[Collection entries]
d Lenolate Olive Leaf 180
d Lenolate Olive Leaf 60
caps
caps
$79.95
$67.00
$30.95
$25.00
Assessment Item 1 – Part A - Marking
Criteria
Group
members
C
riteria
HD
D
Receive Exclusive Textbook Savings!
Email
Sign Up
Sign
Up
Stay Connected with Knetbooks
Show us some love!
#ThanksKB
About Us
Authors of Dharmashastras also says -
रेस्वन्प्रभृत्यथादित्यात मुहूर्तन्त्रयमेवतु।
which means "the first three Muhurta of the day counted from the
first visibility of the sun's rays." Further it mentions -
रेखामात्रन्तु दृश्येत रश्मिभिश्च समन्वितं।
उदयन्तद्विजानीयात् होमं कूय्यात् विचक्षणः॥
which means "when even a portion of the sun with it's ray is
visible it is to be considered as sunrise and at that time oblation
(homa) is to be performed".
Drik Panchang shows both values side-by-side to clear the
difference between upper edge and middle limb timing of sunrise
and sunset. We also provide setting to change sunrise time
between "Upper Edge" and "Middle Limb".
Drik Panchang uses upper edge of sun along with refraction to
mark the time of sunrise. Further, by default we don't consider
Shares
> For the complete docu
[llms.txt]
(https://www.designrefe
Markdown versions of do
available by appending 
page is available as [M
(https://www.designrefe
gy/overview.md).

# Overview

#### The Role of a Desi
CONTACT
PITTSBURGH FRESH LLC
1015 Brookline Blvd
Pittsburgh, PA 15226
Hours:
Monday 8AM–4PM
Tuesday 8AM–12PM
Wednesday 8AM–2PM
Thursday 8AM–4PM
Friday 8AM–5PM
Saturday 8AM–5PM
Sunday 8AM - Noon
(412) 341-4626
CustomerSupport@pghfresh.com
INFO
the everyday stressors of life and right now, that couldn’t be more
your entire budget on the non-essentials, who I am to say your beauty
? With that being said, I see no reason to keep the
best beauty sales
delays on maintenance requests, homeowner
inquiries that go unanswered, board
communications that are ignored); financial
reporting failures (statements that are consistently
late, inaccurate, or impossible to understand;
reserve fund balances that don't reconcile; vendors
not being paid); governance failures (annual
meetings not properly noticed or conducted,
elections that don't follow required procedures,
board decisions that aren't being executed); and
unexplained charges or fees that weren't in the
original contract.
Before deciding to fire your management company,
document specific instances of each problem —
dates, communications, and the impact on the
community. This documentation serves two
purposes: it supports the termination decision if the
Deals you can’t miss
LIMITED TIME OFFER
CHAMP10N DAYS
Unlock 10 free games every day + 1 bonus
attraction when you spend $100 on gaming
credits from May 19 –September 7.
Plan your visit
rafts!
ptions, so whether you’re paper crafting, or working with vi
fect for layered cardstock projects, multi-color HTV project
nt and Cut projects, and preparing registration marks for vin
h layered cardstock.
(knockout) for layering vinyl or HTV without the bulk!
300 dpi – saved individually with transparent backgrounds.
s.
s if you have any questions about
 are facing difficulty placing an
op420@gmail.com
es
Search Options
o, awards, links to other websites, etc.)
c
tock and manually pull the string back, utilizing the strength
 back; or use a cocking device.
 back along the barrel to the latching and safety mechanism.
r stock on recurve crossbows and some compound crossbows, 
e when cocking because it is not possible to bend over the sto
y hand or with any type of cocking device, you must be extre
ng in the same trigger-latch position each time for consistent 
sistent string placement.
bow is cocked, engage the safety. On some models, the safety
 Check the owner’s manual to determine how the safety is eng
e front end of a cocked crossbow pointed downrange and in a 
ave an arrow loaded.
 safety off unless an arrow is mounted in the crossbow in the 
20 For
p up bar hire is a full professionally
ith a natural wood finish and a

### ACTION ITEM
Retype only this portion of the data above: the line containing "Markdown versions of do", the line containing "Friday 8AM–5PM", and all lines between them, exactly.

### ANSWER SPACE
Markdown versions of do
available by appending 
page is available as [M
(https://www.designrefe
gy/overview.md).

# Overview

#### The Role of a Desi
CONTACT
PITTSBURGH FRESH LLC
1015 Brookline Blvd
Pittsburgh, PA 15226
Hours:
Monday 8AM–4PM
Tuesday 8AM–12PM
Wednesday 8AM–2PM
Thursday 8AM–4PM
Friday 8AM–5PM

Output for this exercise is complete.